* _SUPPLIED MATERIAL_:
━━━━━━━━━━━━━━━━━━━━━━━━━━━━━━
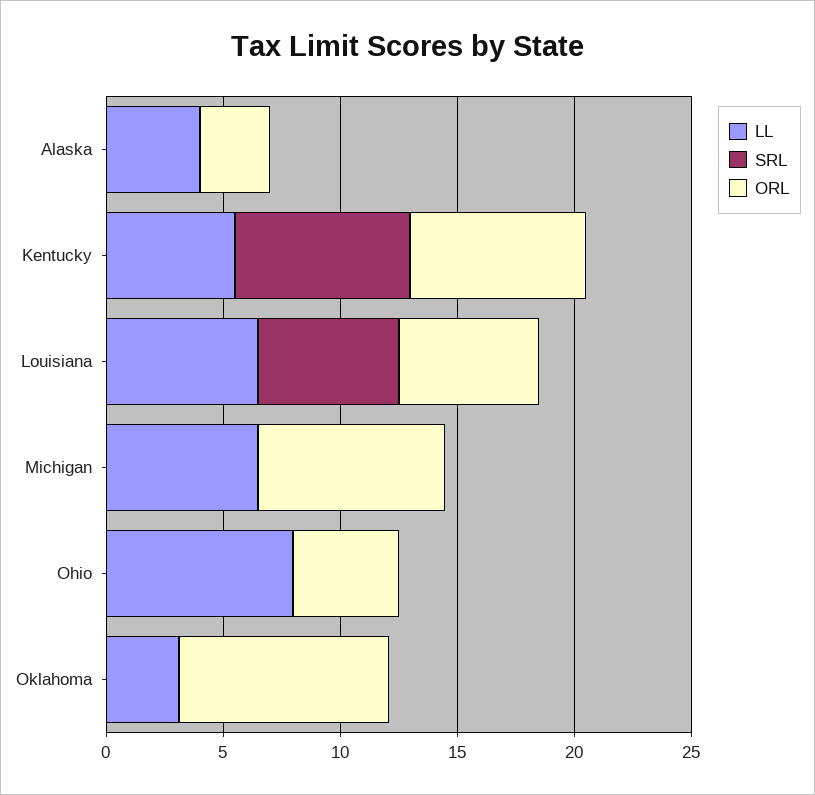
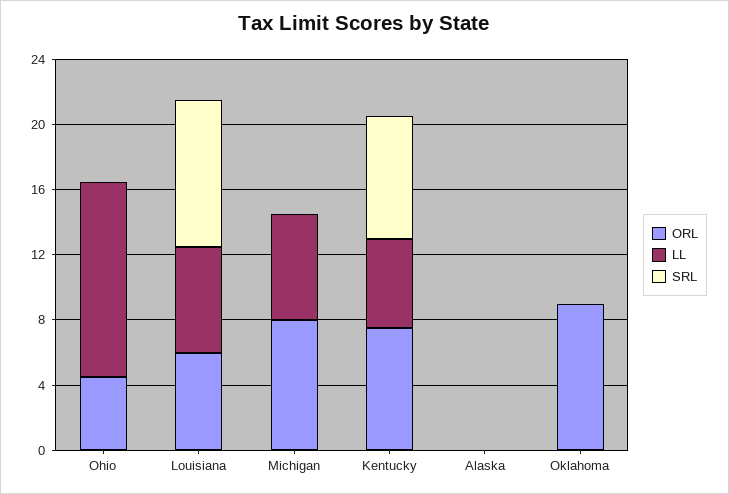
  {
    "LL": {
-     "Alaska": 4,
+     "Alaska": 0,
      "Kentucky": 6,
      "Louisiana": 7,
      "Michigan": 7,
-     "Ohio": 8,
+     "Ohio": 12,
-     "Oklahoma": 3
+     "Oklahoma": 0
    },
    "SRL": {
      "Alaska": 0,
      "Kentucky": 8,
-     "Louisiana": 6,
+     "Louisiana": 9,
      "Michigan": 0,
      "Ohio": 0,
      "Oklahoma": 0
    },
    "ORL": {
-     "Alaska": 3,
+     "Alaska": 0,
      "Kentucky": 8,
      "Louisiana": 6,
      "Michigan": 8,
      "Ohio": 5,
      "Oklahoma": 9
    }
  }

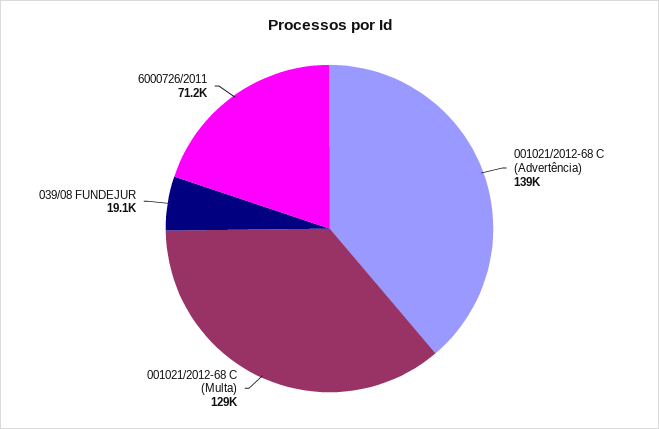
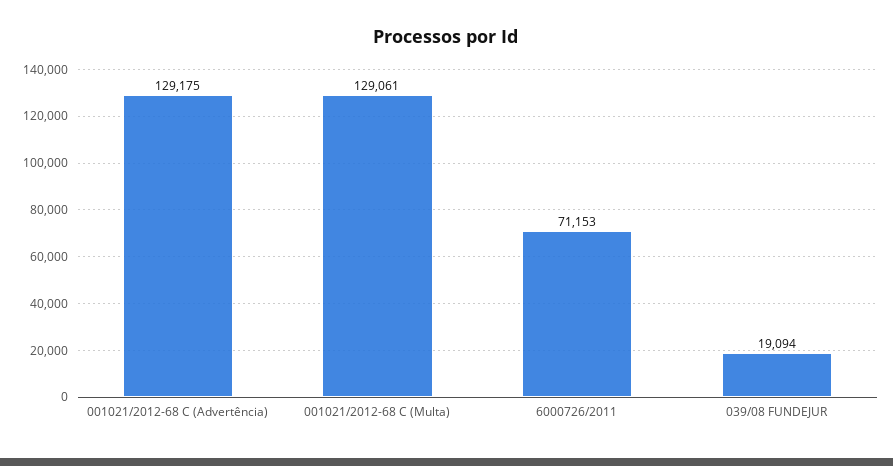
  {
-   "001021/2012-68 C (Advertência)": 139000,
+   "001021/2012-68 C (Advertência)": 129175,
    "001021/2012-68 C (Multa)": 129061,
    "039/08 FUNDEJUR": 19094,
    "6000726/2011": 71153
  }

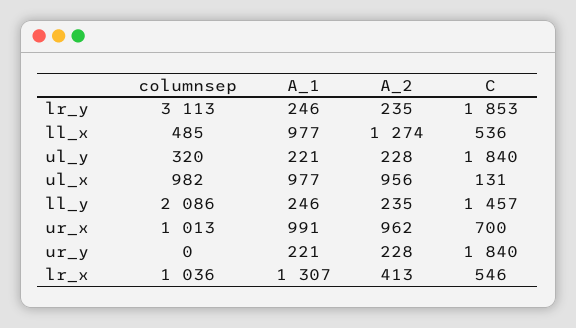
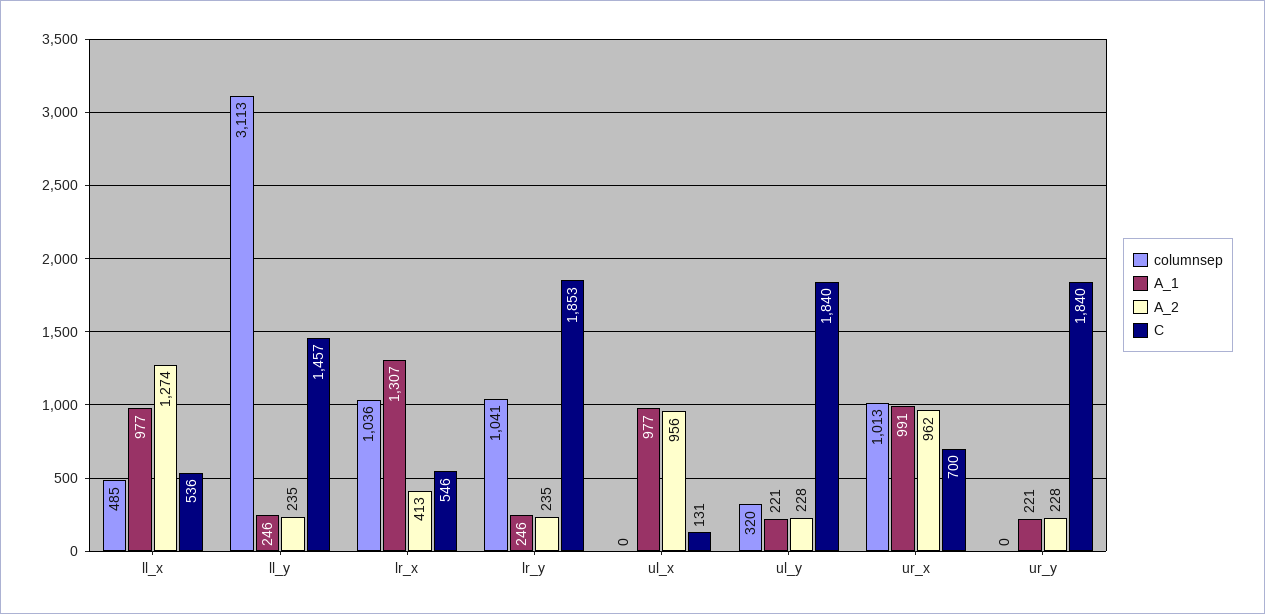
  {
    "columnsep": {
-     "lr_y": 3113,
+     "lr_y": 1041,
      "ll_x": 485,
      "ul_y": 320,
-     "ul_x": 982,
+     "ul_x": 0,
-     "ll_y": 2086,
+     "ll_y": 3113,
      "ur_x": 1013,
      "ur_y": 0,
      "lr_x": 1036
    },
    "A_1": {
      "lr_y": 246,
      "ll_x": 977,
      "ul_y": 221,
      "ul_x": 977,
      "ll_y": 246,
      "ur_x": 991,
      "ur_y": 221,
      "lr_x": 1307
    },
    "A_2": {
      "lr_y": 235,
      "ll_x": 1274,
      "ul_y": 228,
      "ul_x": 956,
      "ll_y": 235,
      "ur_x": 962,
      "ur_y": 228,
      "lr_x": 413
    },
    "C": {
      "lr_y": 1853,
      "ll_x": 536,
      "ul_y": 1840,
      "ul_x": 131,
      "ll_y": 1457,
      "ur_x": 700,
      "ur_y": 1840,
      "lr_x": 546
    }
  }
━━━━━━━━━━━━━━━━━━━━━━━━━━━━━━
* _DIRECTIONS_: Please output the material above unchanged, apart from removing the pictures.

* _REPLY TO THE EXERCISE_:
  {
    "LL": {
-     "Alaska": 4,
+     "Alaska": 0,
      "Kentucky": 6,
      "Louisiana": 7,
      "Michigan": 7,
-     "Ohio": 8,
+     "Ohio": 12,
-     "Oklahoma": 3
+     "Oklahoma": 0
    },
    "SRL": {
      "Alaska": 0,
      "Kentucky": 8,
-     "Louisiana": 6,
+     "Louisiana": 9,
      "Michigan": 0,
      "Ohio": 0,
      "Oklahoma": 0
    },
    "ORL": {
-     "Alaska": 3,
+     "Alaska": 0,
      "Kentucky": 8,
      "Louisiana": 6,
      "Michigan": 8,
      "Ohio": 5,
      "Oklahoma": 9
    }
  }

  {
-   "001021/2012-68 C (Advertência)": 139000,
+   "001021/2012-68 C (Advertência)": 129175,
    "001021/2012-68 C (Multa)": 129061,
    "039/08 FUNDEJUR": 19094,
    "6000726/2011": 71153
  }

  {
    "columnsep": {
-     "lr_y": 3113,
+     "lr_y": 1041,
      "ll_x": 485,
      "ul_y": 320,
-     "ul_x": 982,
+     "ul_x": 0,
-     "ll_y": 2086,
+     "ll_y": 3113,
      "ur_x": 1013,
      "ur_y": 0,
      "lr_x": 1036
    },
    "A_1": {
      "lr_y": 246,
      "ll_x": 977,
      "ul_y": 221,
      "ul_x": 977,
      "ll_y": 246,
      "ur_x": 991,
      "ur_y": 221,
      "lr_x": 1307
    },
    "A_2": {
      "lr_y": 235,
      "ll_x": 1274,
      "ul_y": 228,
      "ul_x": 956,
      "ll_y": 235,
      "ur_x": 962,
      "ur_y": 228,
      "lr_x": 413
    },
    "C": {
      "lr_y": 1853,
      "ll_x": 536,
      "ul_y": 1840,
      "ul_x": 131,
      "ll_y": 1457,
      "ur_x": 700,
      "ur_y": 1840,
      "lr_x": 546
    }
  }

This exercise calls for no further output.